§ **TEKS YANG DIBERIKAN**
··········

Pada 3 Maret 2011, Bank Indonesia telah mengeluarkan Peraturan Bank Indonesia (PBI) nomor 13/11/PBI/2011 tentang Pencabutan atas PBI Nomor 3/2/PBI/2001 tentang Pemberian Kredit Usaha Kecil dan Surat Edaran Bank Indonesia Nomor 3/9/BKR perihal Petunjuk Pelaksanaan Pemberiaan Kredit Usaha Kecil. Pertimbangan utama BI lebih bersifat pertimbangan acuan hukum dan perundangan semata. PBI yang telah dicabut masih mengacu kepada UU Nomor 9 tahun 1995 tentang Usaha Kecil, padahal UU tersebut sduah tidak berlaku lagi, diganti dengan UU Nomor 20 Tahun 2008 tentang Usaha Mikro, Kecil, dan Menengah. Namun apakah pencabutan PBI tersebut menimbulkan “kekosongan” regulasi di tingkat PBI, yang berdampak terhadap kepedulian perbankan nasional kepada usaha kecil di Indonesia ?
Populis dan Populasi
Mengapa bank perlu peduli dengan usaha kecil- walaupun para pengusaha kecil (mungkin) tidak membutuhkan kepedulian tersebut? Toh mereka selama ini terbukti menjadi penopang perekonomian nasional yang tangguh dan mempunyai daya tahan yang tak terbantahkan ketika Indonesia menghadapi krisis ekonomi. Lagian, mereka juga terbiasa pontang-panting dan jungkir-balik tanpa perlu belas kasihan dari perbankan. Mereka pun belum tentu tertarik dengan pinjaman bank- yang cicilan bunganya (mungkin) lebih besar dari margin keuntungan mereka. Siapa yang lebih membutuhkan? Usaha kecil butuh bank, atau sebaliknya, bank butuh usaha kecil?

··········

§ **TUGAS ANDA**
#1 Sebutkan semua peraturan dan undang-undang yang disebut nomornya dalam teks tentang kredit usaha kecil.
#2 Lanjutkan teks tentang kredit usaha kecil sesudah kalimat terakhirnya.

··········

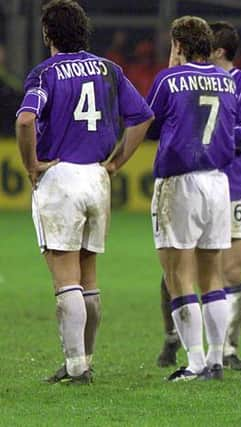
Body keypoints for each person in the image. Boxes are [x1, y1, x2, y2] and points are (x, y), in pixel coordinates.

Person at [15, 0, 153, 384]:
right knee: (88, 277)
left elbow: (26, 119)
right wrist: (115, 163)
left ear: (47, 34)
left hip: (60, 177)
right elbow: (143, 116)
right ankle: (84, 360)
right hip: (96, 177)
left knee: (65, 279)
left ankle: (76, 368)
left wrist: (31, 165)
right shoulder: (109, 69)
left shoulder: (45, 73)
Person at [156, 21, 241, 372]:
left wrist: (206, 146)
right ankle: (189, 344)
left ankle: (215, 355)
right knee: (194, 270)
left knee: (212, 271)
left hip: (219, 185)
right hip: (213, 183)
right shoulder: (209, 85)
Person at [146, 15, 237, 381]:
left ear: (179, 46)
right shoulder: (227, 83)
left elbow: (149, 125)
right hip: (217, 181)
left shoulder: (170, 79)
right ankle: (216, 360)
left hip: (179, 182)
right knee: (211, 274)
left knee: (177, 275)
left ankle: (195, 362)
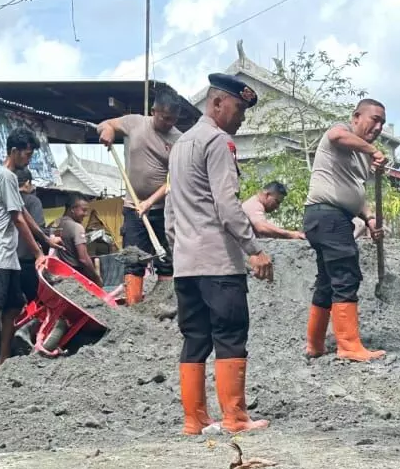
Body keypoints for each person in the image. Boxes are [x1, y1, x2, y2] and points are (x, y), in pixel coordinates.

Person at [166, 73, 274, 435]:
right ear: (217, 103)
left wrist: (179, 247)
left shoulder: (180, 145)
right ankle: (235, 417)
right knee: (230, 335)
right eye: (239, 108)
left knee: (194, 337)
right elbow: (228, 206)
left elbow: (169, 212)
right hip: (218, 263)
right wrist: (254, 250)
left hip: (185, 265)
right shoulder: (218, 142)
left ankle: (193, 419)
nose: (242, 117)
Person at [302, 99, 389, 360]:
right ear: (356, 117)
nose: (378, 126)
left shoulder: (360, 157)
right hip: (328, 215)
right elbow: (336, 136)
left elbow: (355, 194)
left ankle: (315, 344)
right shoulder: (341, 131)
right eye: (375, 119)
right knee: (346, 275)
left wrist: (371, 219)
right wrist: (372, 149)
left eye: (382, 122)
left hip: (326, 218)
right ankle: (349, 347)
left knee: (327, 281)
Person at [0, 128, 61, 375]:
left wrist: (46, 240)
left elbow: (23, 213)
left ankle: (3, 360)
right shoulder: (5, 176)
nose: (28, 160)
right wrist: (37, 253)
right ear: (14, 151)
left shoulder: (9, 178)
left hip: (7, 251)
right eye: (26, 154)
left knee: (13, 306)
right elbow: (18, 219)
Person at [98, 92, 183, 305]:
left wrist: (150, 202)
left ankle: (165, 306)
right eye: (164, 117)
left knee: (166, 260)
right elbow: (104, 124)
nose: (168, 123)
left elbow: (174, 179)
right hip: (133, 208)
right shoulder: (135, 122)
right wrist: (107, 131)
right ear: (154, 111)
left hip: (164, 209)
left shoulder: (179, 140)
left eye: (172, 119)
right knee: (133, 259)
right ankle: (134, 308)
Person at [15, 167, 50, 304]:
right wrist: (49, 240)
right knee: (35, 304)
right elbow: (38, 230)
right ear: (27, 182)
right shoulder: (32, 201)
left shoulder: (4, 200)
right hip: (27, 263)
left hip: (7, 263)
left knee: (11, 308)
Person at [54, 194, 102, 284]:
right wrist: (96, 277)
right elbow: (83, 258)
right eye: (83, 210)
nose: (86, 214)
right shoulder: (77, 227)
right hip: (76, 275)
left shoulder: (57, 224)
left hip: (61, 274)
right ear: (72, 209)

··········

§ **JAWABAN PER TUGAS**
#1
1. Peraturan Bank Indonesia Nomor 13/11/PBI/2011
2. Peraturan Bank Indonesia Nomor 3/2/PBI/2001
3. Surat Edaran Bank Indonesia Nomor 3/9/BKR
4. Undang-Undang Nomor 9 Tahun 1995
5. Undang-Undang Nomor 20 Tahun 2008

#2
Kita mungkin berbeda pendapat tentang motif kepedulian dari masing-masing ”pemerhati” usaha kecil, sekedar untuk menebar pesona atau dilandasi ketulusan demi kesejahteraan dan kejayaan bangsa. Atau, kita bisa beradu argumentasi ketika para elit politik dan pemerintah membuat kebijakan ekonomi yang (diharapkan) dapat meningkatkan kontribusi usaha kecil terhadap perekonomian nasional. Kita bisa juga terbelah di antara kubu populis, kapitalis, oportunis, ekonomi kerakyatan atau aliran dan isme-isme lainnya dalam wilayah politik ekonomi. Biarlah perdebatan tersebut terjadi di dunia akademis atau di ranah para elit politik. Apapun pilihan ekonomi (politik) yang dilakukan oleh penguasa, kita cuma berharap, semoga pilihan kebijakan tersebut dapat mensejahterakan usaha kecil- yang sebenarnya mensejahterakan Indonesia secara keseluruhan. Alasannya sederhana, mereka adalah mayoritas di Indonesia.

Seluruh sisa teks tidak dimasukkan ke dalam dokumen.